Your instructions ▸ Swap "common name" for "everyday name" and write out the lines of all the records below with no other changes. Leave out the pictures.

Source data ▸
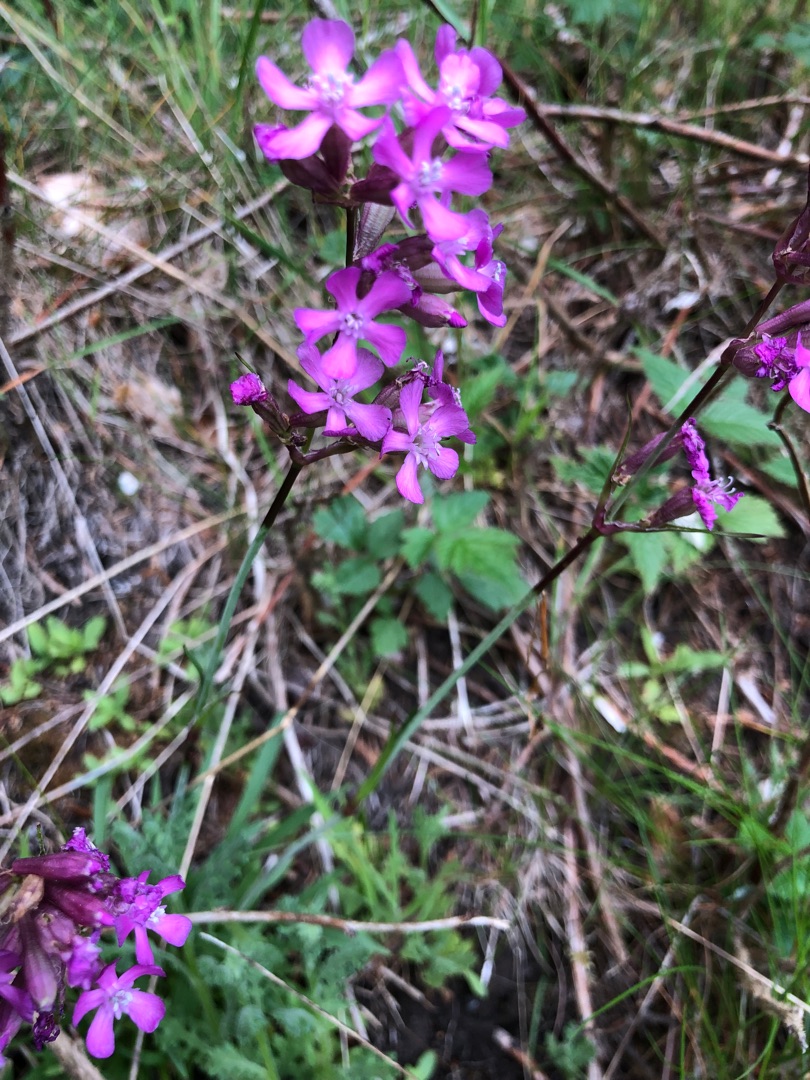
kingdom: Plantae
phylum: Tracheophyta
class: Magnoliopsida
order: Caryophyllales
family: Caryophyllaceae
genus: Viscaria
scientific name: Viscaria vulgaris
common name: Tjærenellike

Task response ▸
kingdom: Plantae
phylum: Tracheophyta
class: Magnoliopsida
order: Caryophyllales
family: Caryophyllaceae
genus: Viscaria
scientific name: Viscaria vulgaris
everyday name: Tjærenellike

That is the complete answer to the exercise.